§ Tâche 1:
Recopiez à l'identique, s'il vous plaît, la partie des entrées qui s'ouvre sur leur toute première ligne et se ferme sur la ligne contenant « relationships and security », ces deux lignes comprises. Laissez les images hors de votre réponse.

++++++++++

Ce fut à partir de 1803 seulement que, tout en restant indissolublement unie à l’ensemble constitué dès le début, elle commença d’avoir son rôle distinct et sa vie propre, de former une réunion d’artistes sans confusion ni partage avec les hommes de lettres et les savans ; en un mot, de redevenir à peu près, — sauf le nombre limité des membres appelés à la composer et la place faite parmi ceux-ci aux architectes et aux musiciens, — ce qu’avait été, dans les deux siècles précédons, l’Académie royale de peinture et de sculpture. Pour marquer cette analogie ou pour faire ressortir ces différences, il convient d’indiquer en quelques mots les origines et le rôle de la Compagnie que l’Académie des Beaux-Arts devait remplacer, et par là de rattacher l’histoire de celle-ci aux souvenirs de sa devancière.

++++++++++

§ Tâche 2:
Indiquez si chacune des affirmations suivantes concorde avec le passage cité, en répondant par oui ou par non et en citant textuellement les mots décisifs : (a) à partir de 1803, elle forme une réunion d'artistes distincte des hommes de lettres et des savants ; (b) le nombre de ses membres n'est pas limité ; (c) les architectes et les musiciens n'y ont aucune place.

++++++++++

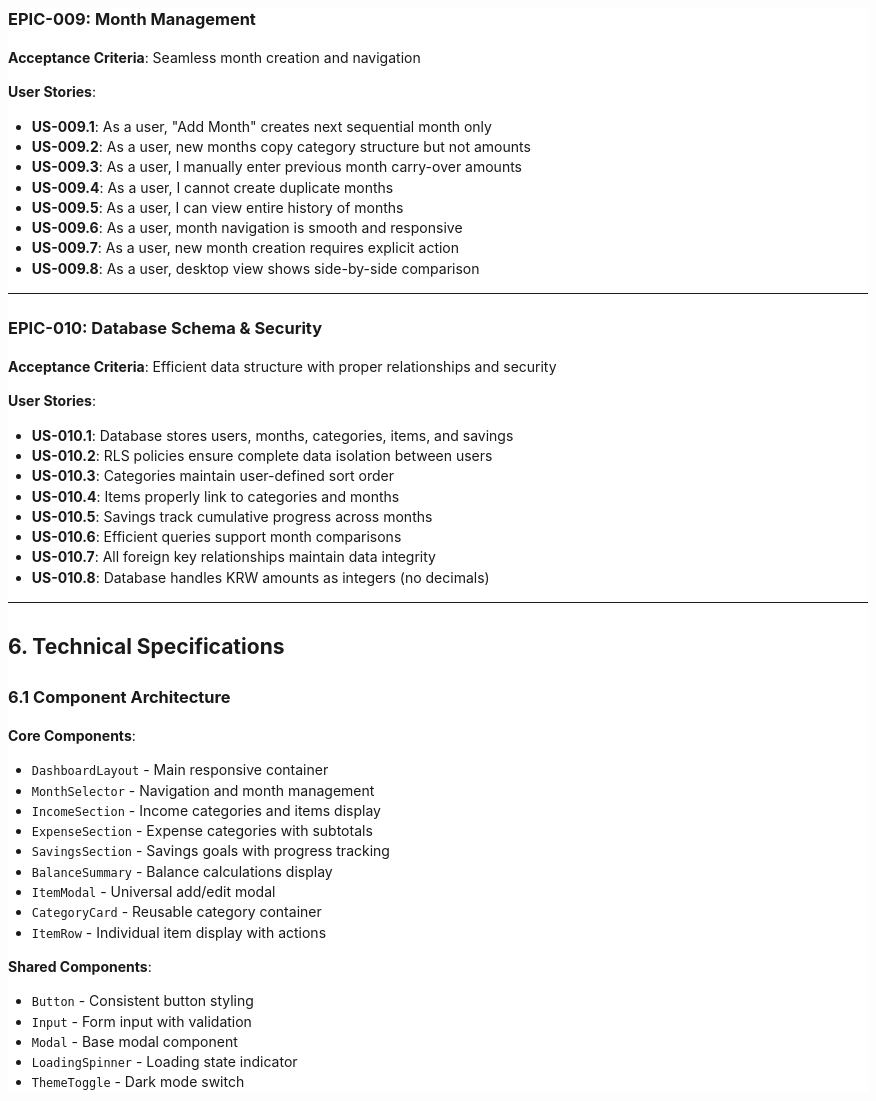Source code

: 
### EPIC-009: Month Management
**Acceptance Criteria**: Seamless month creation and navigation

**User Stories**:
- **US-009.1**: As a user, "Add Month" creates next sequential month only
- **US-009.2**: As a user, new months copy category structure but not amounts
- **US-009.3**: As a user, I manually enter previous month carry-over amounts
- **US-009.4**: As a user, I cannot create duplicate months
- **US-009.5**: As a user, I can view entire history of months
- **US-009.6**: As a user, month navigation is smooth and responsive
- **US-009.7**: As a user, new month creation requires explicit action
- **US-009.8**: As a user, desktop view shows side-by-side comparison

---

### EPIC-010: Database Schema & Security
**Acceptance Criteria**: Efficient data structure with proper relationships and security

**User Stories**:
- **US-010.1**: Database stores users, months, categories, items, and savings
- **US-010.2**: RLS policies ensure complete data isolation between users
- **US-010.3**: Categories maintain user-defined sort order
- **US-010.4**: Items properly link to categories and months
- **US-010.5**: Savings track cumulative progress across months
- **US-010.6**: Efficient queries support month comparisons
- **US-010.7**: All foreign key relationships maintain data integrity
- **US-010.8**: Database handles KRW amounts as integers (no decimals)

---

## 6. Technical Specifications

### 6.1 Component Architecture

**Core Components**:
- `DashboardLayout` - Main responsive container
- `MonthSelector` - Navigation and month management
- `IncomeSection` - Income categories and items display
- `ExpenseSection` - Expense categories with subtotals
- `SavingsSection` - Savings goals with progress tracking
- `BalanceSummary` - Balance calculations display
- `ItemModal` - Universal add/edit modal
- `CategoryCard` - Reusable category container
- `ItemRow` - Individual item display with actions

**Shared Components**:
- `Button` - Consistent button styling
- `Input` - Form input with validation
- `Modal` - Base modal component
- `LoadingSpinner` - Loading state indicator
- `ThemeToggle` - Dark mode switch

++++++++++

§ Réponse 1:
Source code

: 
### EPIC-009: Month Management
**Acceptance Criteria**: Seamless month creation and navigation

**User Stories**:
- **US-009.1**: As a user, "Add Month" creates next sequential month only
- **US-009.2**: As a user, new months copy category structure but not amounts
- **US-009.3**: As a user, I manually enter previous month carry-over amounts
- **US-009.4**: As a user, I cannot create duplicate months
- **US-009.5**: As a user, I can view entire history of months
- **US-009.6**: As a user, month navigation is smooth and responsive
- **US-009.7**: As a user, new month creation requires explicit action
- **US-009.8**: As a user, desktop view shows side-by-side comparison

---

### EPIC-010: Database Schema & Security
**Acceptance Criteria**: Efficient data structure with proper relationships and security

§ Réponse 2:
(a) Oui : « de former une réunion d’artistes sans confusion ni partage avec les hommes de lettres et les savans ».
(b) Non : « sauf le nombre limité des membres appelés à la composer ».
(c) Non : « la place faite parmi ceux-ci aux architectes et aux musiciens ».